Parmi les textes qui ont marqué l’histoire littéraire du sceau indélébile de leur universalité, Les Mille et une nuits offrent une vision remarquable du récit. Le dédoublement de la narration en récit cadre et récit emboîté multiplie les possibilités d’exploration du champ littéraire. Les Mille et une nuits a influencé, à l’instar d’autres ouvrages de la littérature arabo-persane, la tradition occidentale du conte comme, à titre d’exemple, Le Décaméron de Boccace, lui-même source d’inspiration de L’Heptaméron de Marguerite de Navarre.

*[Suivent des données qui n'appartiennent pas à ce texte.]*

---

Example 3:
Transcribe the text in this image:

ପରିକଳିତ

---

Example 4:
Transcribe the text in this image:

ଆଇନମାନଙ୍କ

L’aspect le plus significatif pour la perspective que nous envisageons dans ce qui suit est sans doute celui de l’importance capitale, voire vitale, qu’acquiert la parole dans Les Mille et une nuits. Edgard Weber, dans son étude du chef-d’oeuvre anonyme, évoque ce point auquel nous nous intéressons. Il désigne la parole telle qu’elle apparaît dans ce recueil de contes, comme « une parole qui lutte contre la mort »240. Et c’est en tant que telle que nous abordons la parole dans les romans de Boudjedra et Kundera. Nous ne nous arrêtons certes pas au procédé formel du récit cadre repris dans La Répudiation et L’Insolation car tel n’est pas notre propos. Cependant, nous évoquerons entre autres procédés, celui de l’enchâssement des récits en tant que révélateur de l’écriture de l’urgence.
- WEBER, Edgard. Le Secret des Mille et une nuits – L’Inter-dit de Shéhérazade, Paris, Eché, 1987, 237 pages; p. 5.